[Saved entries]
....

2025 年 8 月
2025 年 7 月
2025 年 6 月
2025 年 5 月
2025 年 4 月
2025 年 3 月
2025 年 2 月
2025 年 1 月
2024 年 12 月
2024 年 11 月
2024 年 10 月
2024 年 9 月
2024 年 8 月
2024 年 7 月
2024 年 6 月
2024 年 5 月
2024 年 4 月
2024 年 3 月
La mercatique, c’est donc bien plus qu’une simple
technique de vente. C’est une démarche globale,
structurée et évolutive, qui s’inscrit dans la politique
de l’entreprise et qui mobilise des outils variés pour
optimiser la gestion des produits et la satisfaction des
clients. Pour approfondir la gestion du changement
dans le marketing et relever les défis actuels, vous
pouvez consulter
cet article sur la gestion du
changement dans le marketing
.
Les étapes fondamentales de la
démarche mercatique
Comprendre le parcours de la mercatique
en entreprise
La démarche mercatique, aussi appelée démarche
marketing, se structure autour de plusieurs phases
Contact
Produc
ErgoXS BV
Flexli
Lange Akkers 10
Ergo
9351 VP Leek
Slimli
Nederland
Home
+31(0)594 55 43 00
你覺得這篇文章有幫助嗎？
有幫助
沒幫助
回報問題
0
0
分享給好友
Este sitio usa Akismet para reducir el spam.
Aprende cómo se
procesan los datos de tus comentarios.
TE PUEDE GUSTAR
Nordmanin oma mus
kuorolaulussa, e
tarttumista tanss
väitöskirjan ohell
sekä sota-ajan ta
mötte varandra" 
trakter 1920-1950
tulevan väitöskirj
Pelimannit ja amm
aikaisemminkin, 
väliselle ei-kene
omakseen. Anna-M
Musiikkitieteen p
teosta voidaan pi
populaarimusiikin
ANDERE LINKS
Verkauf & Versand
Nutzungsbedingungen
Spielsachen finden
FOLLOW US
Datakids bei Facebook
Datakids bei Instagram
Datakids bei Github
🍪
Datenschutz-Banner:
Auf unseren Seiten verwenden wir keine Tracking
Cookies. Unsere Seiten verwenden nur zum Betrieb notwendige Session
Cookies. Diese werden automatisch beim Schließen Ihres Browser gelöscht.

....

## PROBLEM DESCRIPTION
Your reply should contain every entry, repeated exactly.

## EXERCISE OUTPUT
2025 年 8 月
2025 年 7 月
2025 年 6 月
2025 年 5 月
2025 年 4 月
2025 年 3 月
2025 年 2 月
2025 年 1 月
2024 年 12 月
2024 年 11 月
2024 年 10 月
2024 年 9 月
2024 年 8 月
2024 年 7 月
2024 年 6 月
2024 年 5 月
2024 年 4 月
2024 年 3 月
La mercatique, c’est donc bien plus qu’une simple
technique de vente. C’est une démarche globale,
structurée et évolutive, qui s’inscrit dans la politique
de l’entreprise et qui mobilise des outils variés pour
optimiser la gestion des produits et la satisfaction des
clients. Pour approfondir la gestion du changement
dans le marketing et relever les défis actuels, vous
pouvez consulter
cet article sur la gestion du
changement dans le marketing
.
Les étapes fondamentales de la
démarche mercatique
Comprendre le parcours de la mercatique
en entreprise
La démarche mercatique, aussi appelée démarche
marketing, se structure autour de plusieurs phases
Contact
Produc
ErgoXS BV
Flexli
Lange Akkers 10
Ergo
9351 VP Leek
Slimli
Nederland
Home
+31(0)594 55 43 00
你覺得這篇文章有幫助嗎？
有幫助
沒幫助
回報問題
0
0
分享給好友
Este sitio usa Akismet para reducir el spam.
Aprende cómo se
procesan los datos de tus comentarios.
TE PUEDE GUSTAR
Nordmanin oma mus
kuorolaulussa, e
tarttumista tanss
väitöskirjan ohell
sekä sota-ajan ta
mötte varandra" 
trakter 1920-1950
tulevan väitöskirj
Pelimannit ja amm
aikaisemminkin, 
väliselle ei-kene
omakseen. Anna-M
Musiikkitieteen p
teosta voidaan pi
populaarimusiikin
ANDERE LINKS
Verkauf & Versand
Nutzungsbedingungen
Spielsachen finden
FOLLOW US
Datakids bei Facebook
Datakids bei Instagram
Datakids bei Github
🍪
Datenschutz-Banner:
Auf unseren Seiten verwenden wir keine Tracking
Cookies. Unsere Seiten verwenden nur zum Betrieb notwendige Session
Cookies. Diese werden automatisch beim Schließen Ihres Browser gelöscht.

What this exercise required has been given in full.